Three days later. They've been going over the diet, and it seems like it blocks off everything he loves to eat. Duh, dude. HTF do you think you got to that weight. Uh oh, they've decided on a plan to "ease into" the diet from Dr Gnome, because he thinks it will be too restrictive and will cause him to fail. At the grocery, he, of course, is "too tired" to walk the aisles in the store. Yasmin is in the store facetiming with him, and he tells her to get chicken and ham and turkey and veg and some of the chips he likes as a snack. Looks like Reese's cereal all blurred out as his "second treat". He calls her in the store, says his legs are starting to hurt. Well, get your ass out of the car, dumbass. And she's a dumbass, too. Refuse to get the "snacks". He wants them, he hauls his ass into the store to get them.
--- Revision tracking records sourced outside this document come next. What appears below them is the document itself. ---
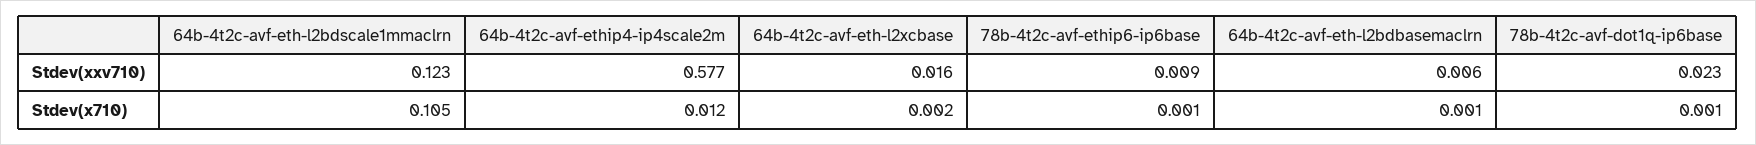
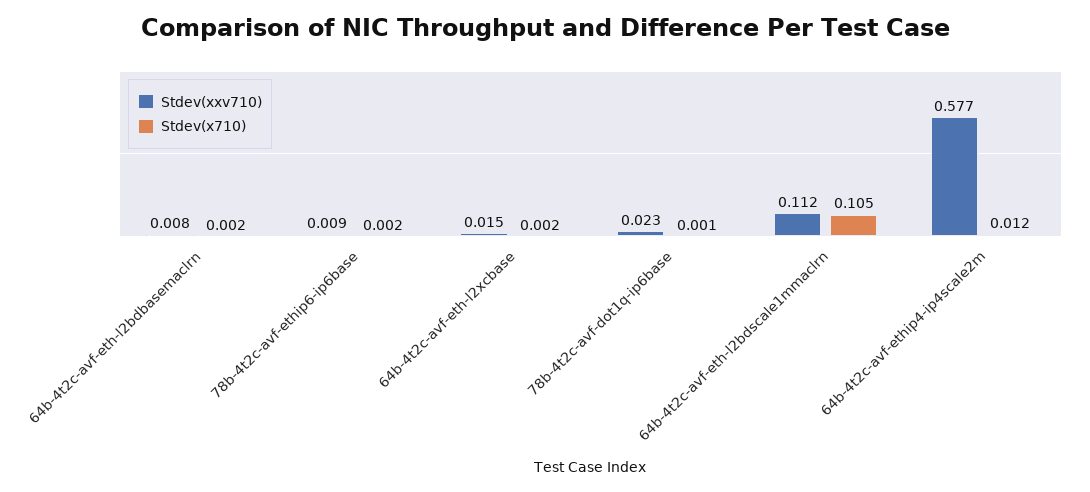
  {
    "Stdev(xxv710)": {
-     "64b-4t2c-avf-eth-l2bdscale1mmaclrn": 0.123,
+     "64b-4t2c-avf-eth-l2bdscale1mmaclrn": 0.112,
      "64b-4t2c-avf-ethip4-ip4scale2m": 0.577,
-     "64b-4t2c-avf-eth-l2xcbase": 0.016,
+     "64b-4t2c-avf-eth-l2xcbase": 0.015,
      "78b-4t2c-avf-ethip6-ip6base": 0.009,
-     "64b-4t2c-avf-eth-l2bdbasemaclrn": 0.006,
+     "64b-4t2c-avf-eth-l2bdbasemaclrn": 0.008,
      "78b-4t2c-avf-dot1q-ip6base": 0.023
    },
    "Stdev(x710)": {
      "64b-4t2c-avf-eth-l2bdscale1mmaclrn": 0.105,
      "64b-4t2c-avf-ethip4-ip4scale2m": 0.012,
      "64b-4t2c-avf-eth-l2xcbase": 0.002,
-     "78b-4t2c-avf-ethip6-ip6base": 0.001,
+     "78b-4t2c-avf-ethip6-ip6base": 0.002,
-     "64b-4t2c-avf-eth-l2bdbasemaclrn": 0.001,
+     "64b-4t2c-avf-eth-l2bdbasemaclrn": 0.002,
      "78b-4t2c-avf-dot1q-ip6base": 0.001
    }
  }

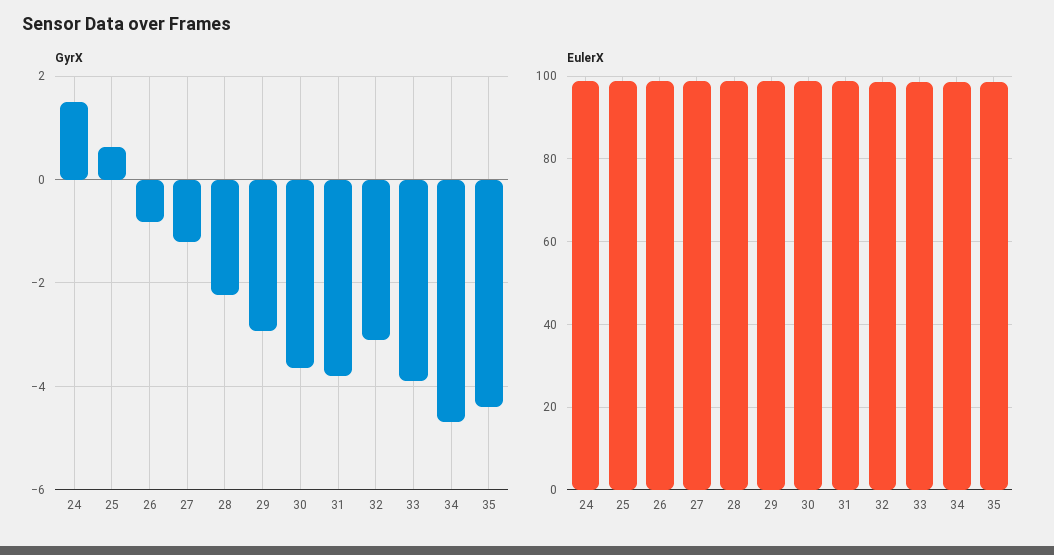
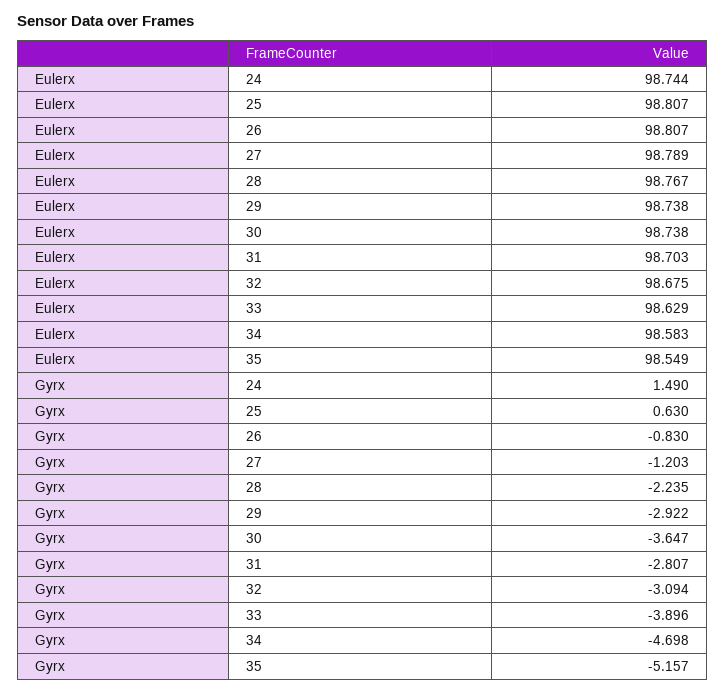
  {
    "GyrX": {
      "24": 1.49,
      "25": 0.63,
      "26": -0.83,
      "27": -1.203,
      "28": -2.235,
      "29": -2.922,
      "30": -3.647,
-     "31": -3.8,
+     "31": -2.807,
      "32": -3.094,
      "33": -3.896,
      "34": -4.698,
-     "35": -4.4
+     "35": -5.157
    },
    "EulerX": {
      "24": 98.744,
      "25": 98.807,
      "26": 98.807,
      "27": 98.789,
      "28": 98.767,
      "29": 98.738,
      "30": 98.738,
      "31": 98.703,
      "32": 98.675,
      "33": 98.629,
      "34": 98.583,
      "35": 98.549
    }
  }

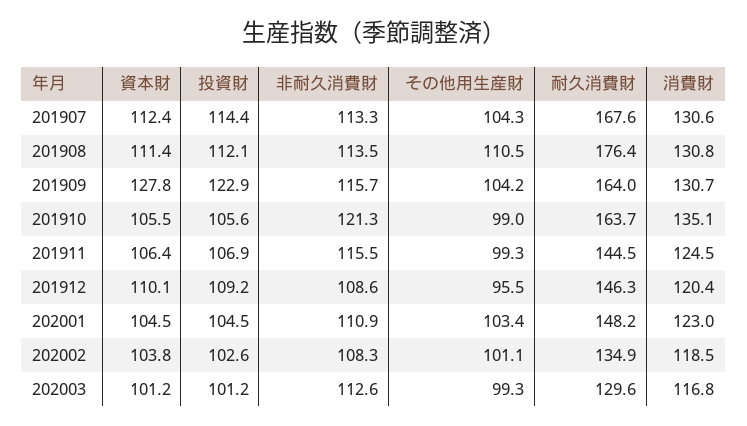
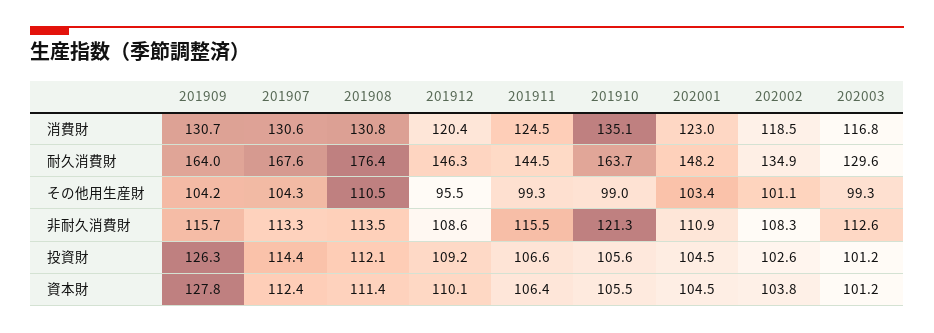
  {
    "資本財": {
      "201907": 112.4,
      "201908": 111.4,
      "201909": 127.8,
      "201910": 105.5,
      "201911": 106.4,
      "201912": 110.1,
      "202001": 104.5,
      "202002": 103.8,
      "202003": 101.2
    },
    "投資財": {
      "201907": 114.4,
      "201908": 112.1,
-     "201909": 122.9,
+     "201909": 126.3,
      "201910": 105.6,
-     "201911": 106.9,
+     "201911": 106.6,
      "201912": 109.2,
      "202001": 104.5,
      "202002": 102.6,
      "202003": 101.2
    },
    "非耐久消費財": {
      "201907": 113.3,
      "201908": 113.5,
      "201909": 115.7,
      "201910": 121.3,
      "201911": 115.5,
      "201912": 108.6,
      "202001": 110.9,
      "202002": 108.3,
      "202003": 112.6
    },
    "その他用生産財": {
      "201907": 104.3,
      "201908": 110.5,
      "201909": 104.2,
      "201910": 99,
      "201911": 99.3,
      "201912": 95.5,
      "202001": 103.4,
      "202002": 101.1,
      "202003": 99.3
    },
    "耐久消費財": {
      "201907": 167.6,
      "201908": 176.4,
      "201909": 164,
      "201910": 163.7,
      "201911": 144.5,
      "201912": 146.3,
      "202001": 148.2,
      "202002": 134.9,
      "202003": 129.6
    },
    "消費財": {
      "201907": 130.6,
      "201908": 130.8,
      "201909": 130.7,
      "201910": 135.1,
      "201911": 124.5,
      "201912": 120.4,
      "202001": 123,
      "202002": 118.5,
      "202003": 116.8
    }
  }

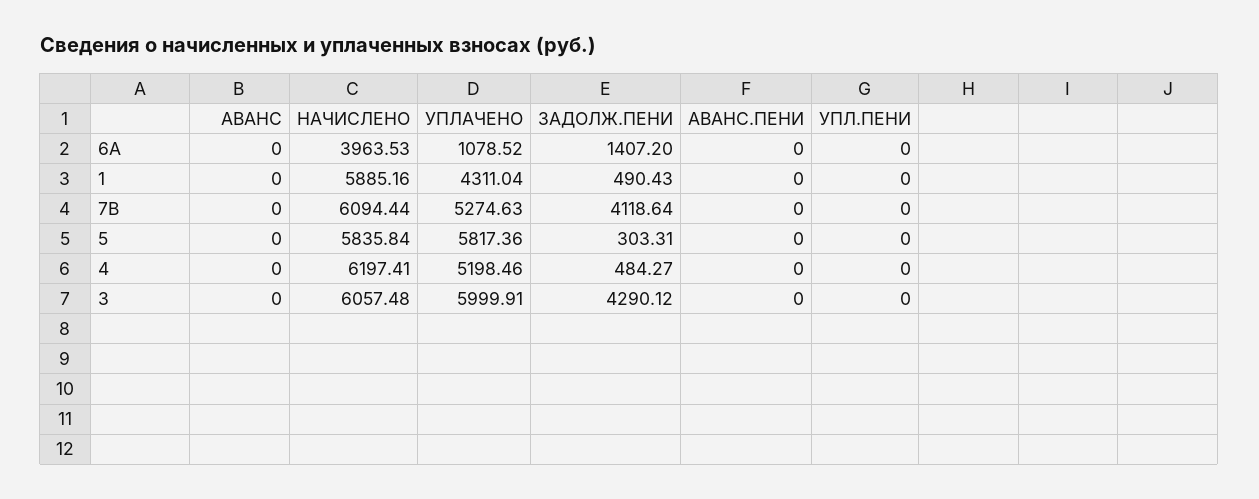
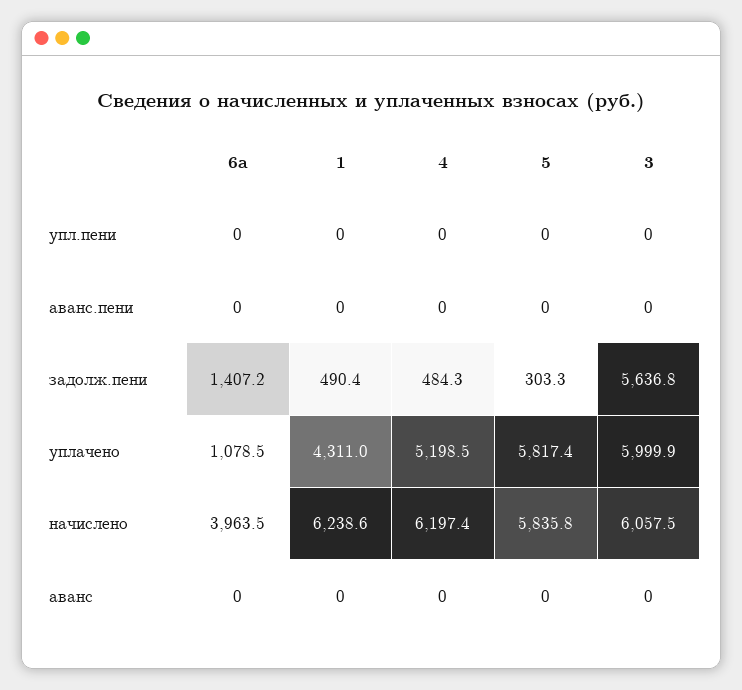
  {
    "АВАНС": {
      "6A": 0,
      "1": 0,
-     "7B": 0,
      "5": 0,
      "4": 0,
      "3": 0
    },
    "НАЧИСЛЕНО": {
      "6A": 3963.53,
-     "1": 5885.16,
+     "1": 6238.6,
-     "7B": 6094.44,
      "5": 5835.84,
      "4": 6197.41,
      "3": 6057.48
    },
    "УПЛАЧЕНО": {
      "6A": 1078.52,
      "1": 4311.04,
-     "7B": 5274.63,
      "5": 5817.36,
      "4": 5198.46,
      "3": 5999.91
    },
    "ЗАДОЛЖ.ПЕНИ": {
      "6A": 1407.2,
      "1": 490.43,
-     "7B": 4118.64,
      "5": 303.31,
      "4": 484.27,
-     "3": 4290.12
+     "3": 5636.8
    },
    "АВАНС.ПЕНИ": {
      "6A": 0,
      "1": 0,
-     "7B": 0,
      "5": 0,
      "4": 0,
      "3": 0
    },
    "УПЛ.ПЕНИ": {
      "6A": 0,
      "1": 0,
-     "7B": 0,
      "5": 0,
      "4": 0,
      "3": 0
    }
  }

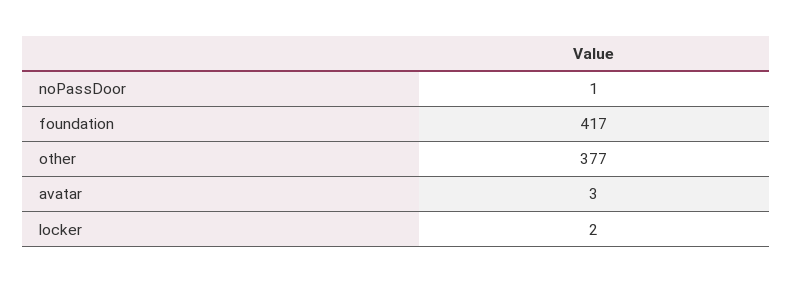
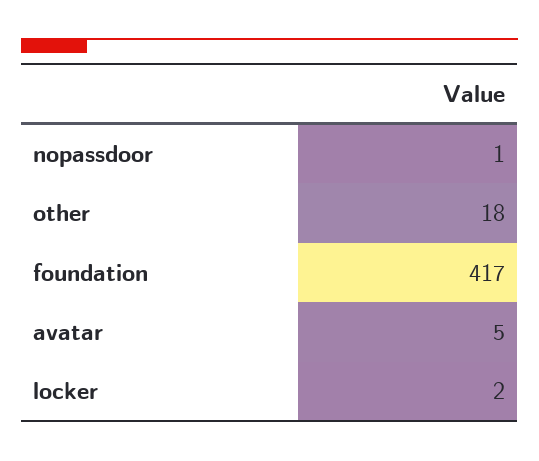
  {
    "noPassDoor": 1,
    "foundation": 417,
-   "other": 377,
+   "other": 18,
-   "avatar": 3,
+   "avatar": 5,
    "locker": 2
  }

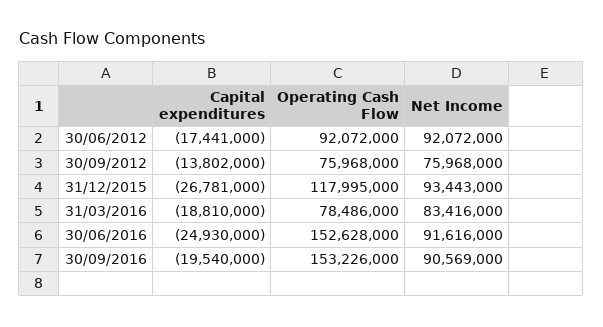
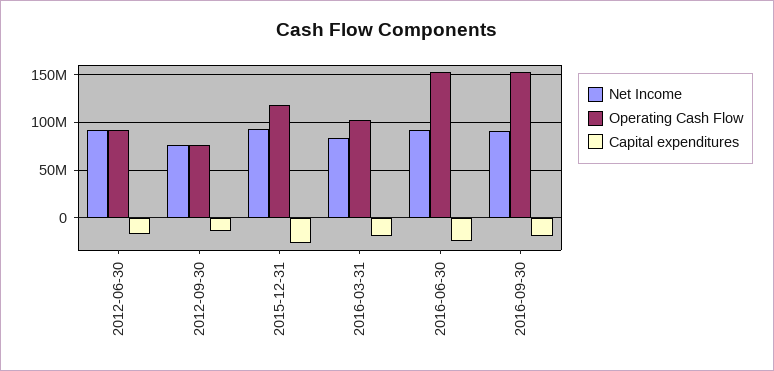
  {
    "Capital expenditures": {
      "30/06/2012": -17441000,
      "30/09/2012": -13802000,
      "31/12/2015": -26781000,
      "31/03/2016": -18810000,
      "30/06/2016": -24930000,
      "30/09/2016": -19540000
    },
    "Operating Cash Flow": {
      "30/06/2012": 92072000,
      "30/09/2012": 75968000,
      "31/12/2015": 117995000,
-     "31/03/2016": 78486000,
+     "31/03/2016": 100000000,
      "30/06/2016": 152628000,
      "30/09/2016": 153226000
    },
    "Net Income": {
      "30/06/2012": 92072000,
      "30/09/2012": 75968000,
      "31/12/2015": 93443000,
      "31/03/2016": 83416000,
      "30/06/2016": 91616000,
      "30/09/2016": 90569000
    }
  }

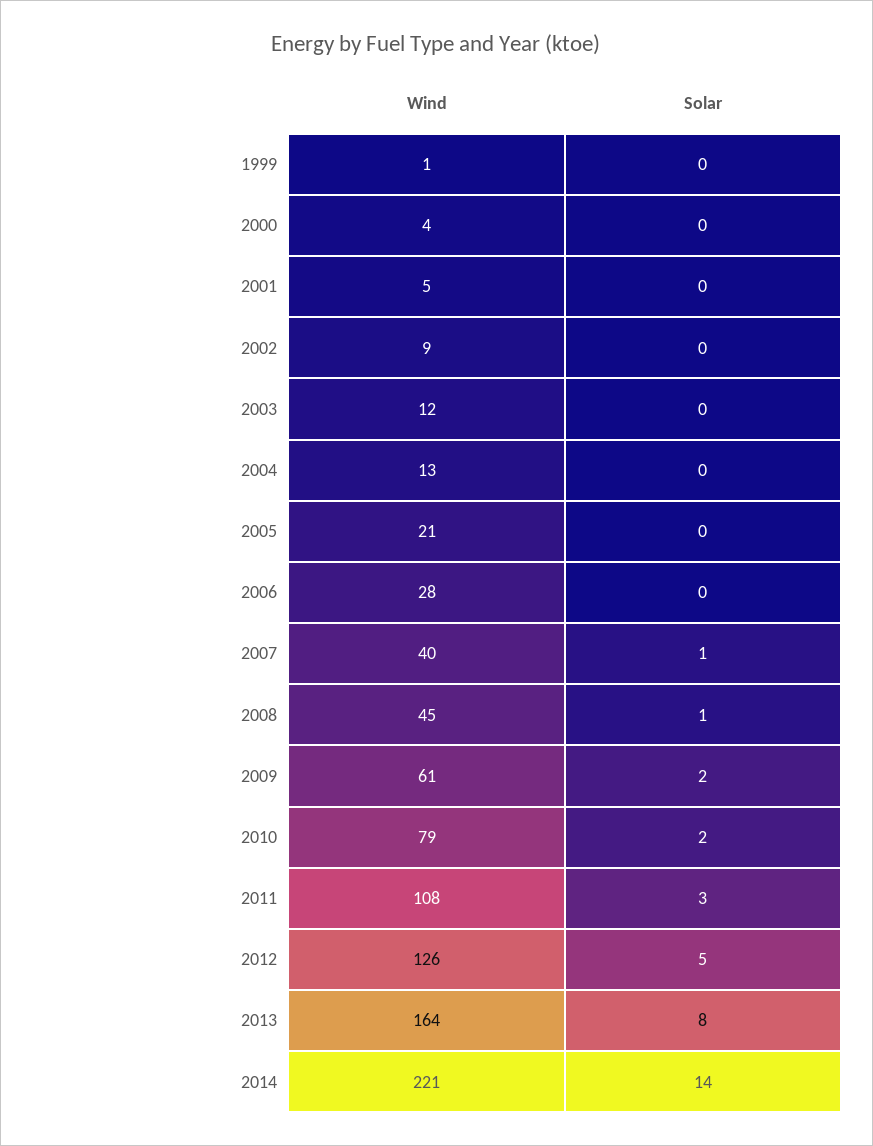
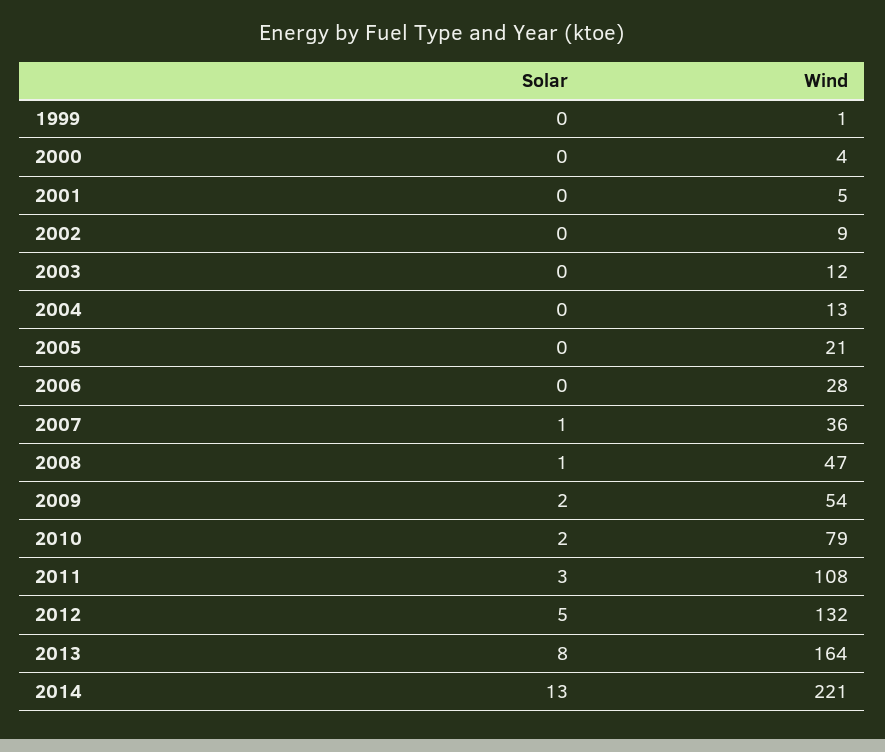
  {
    "Wind": {
      "1999": 1,
      "2000": 4,
      "2001": 5,
      "2002": 9,
      "2003": 12,
      "2004": 13,
      "2005": 21,
      "2006": 28,
-     "2007": 40,
+     "2007": 36,
-     "2008": 45,
+     "2008": 47,
-     "2009": 61,
+     "2009": 54,
      "2010": 79,
      "2011": 108,
-     "2012": 126,
+     "2012": 132,
      "2013": 164,
      "2014": 221
    },
    "Solar": {
      "1999": 0,
      "2000": 0,
      "2001": 0,
      "2002": 0,
      "2003": 0,
      "2004": 0,
      "2005": 0,
      "2006": 0,
      "2007": 1,
      "2008": 1,
      "2009": 2,
      "2010": 2,
      "2011": 3,
      "2012": 5,
      "2013": 8,
-     "2014": 14
+     "2014": 13
    }
  }

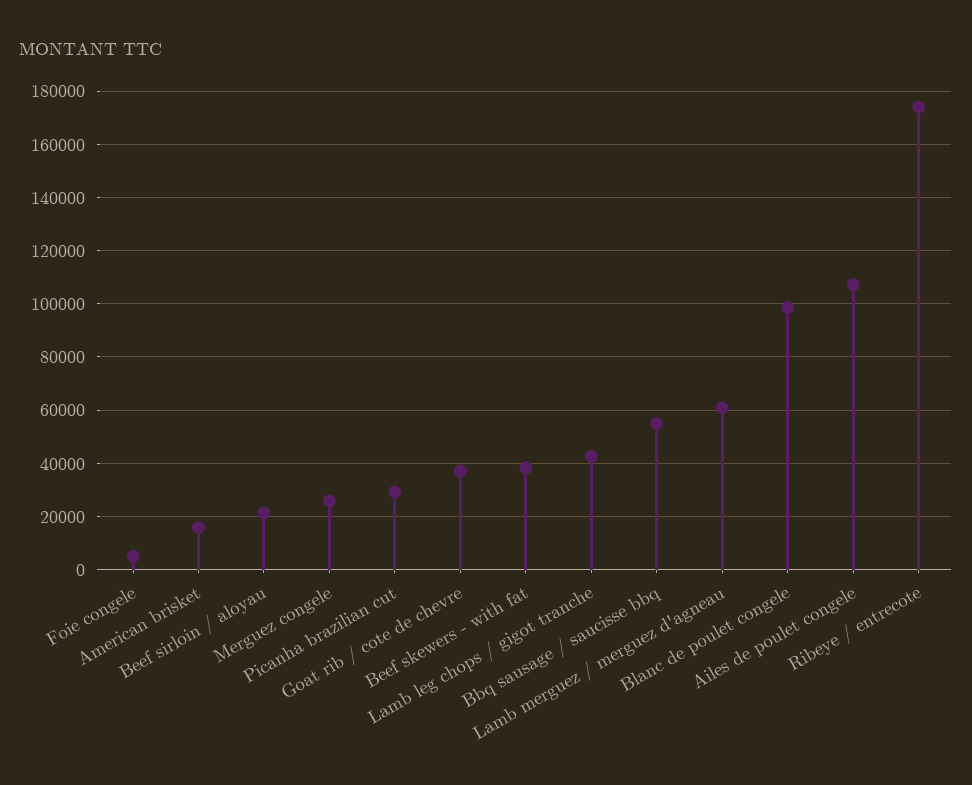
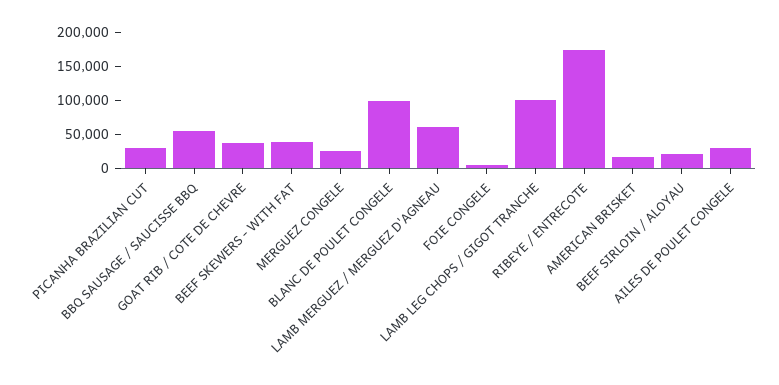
  {
    "Foie congele": 5000,
    "American brisket": 15000,
    "Beef sirloin / aloyau": 22500,
    "Merguez congele": 25000,
    "Picanha brazilian cut": 30000,
    "Goat rib / cote de chevre": 37500,
    "Beef skewers - with fat": 37500,
-   "Lamb leg chops / gigot tranche": 42500,
+   "Lamb leg chops / gigot tranche": 100000,
    "Bbq sausage / saucisse bbq": 55000,
    "Lamb merguez / merguez d'agneau": 60000,
    "Blanc de poulet congele": 97500,
-   "Ailes de poulet congele": 107500,
+   "Ailes de poulet congele": 25000,
    "Ribeye / entrecote": 175000
  }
Yasmin gets in the car and starts crying because she bought his shit for him. She's realizing she's a big part of the problem.
Ad break.
We're back! Fifteen minutes left in the first hour. Month two. Wow, Travis gets out of his chair and does some exercises. Good for you dude, although you're probably going to do something stupid to make me regret that......and yep. Been snacking. Now claims they've been getting rid of the snacks. He says "I'm hongry. What's for dinner?" Whatever you get off your ass and make, is what I would say. Mom says it's time for these two to move out, so they're looking for a place to live.
Month three. Back in Houston to see Dr Gnome. Wow, Travis drove, even held the door open for Yasmin. He's walking a lot better, so there's that. But he is still huge. I will guess: 600 pounds. Weighin time. 593 pounds. This is why you don't "snack", dumbass. Twenty-four pounds total for two months, not even close. Travis admits he's been "skipping up" on the diet. Dr Gnome tells him he isn't making a real effort to lose weight. Stick to the diet, lose the weight I tell you to lose, or forget about WLS. Do the diet, stop fucking around, says Dr Gnome. Same goal: 70 pounds in two months.
Hallway chat with Dr Gnome. Travis doesn't understand how serious things are for him and needs to change, ASAP.
Travis says he is going to go back and try harder. He thought he was (really, by snacking on a diet?), but is going to really do it now, for realsies.
Ad break. Almost to the second hour.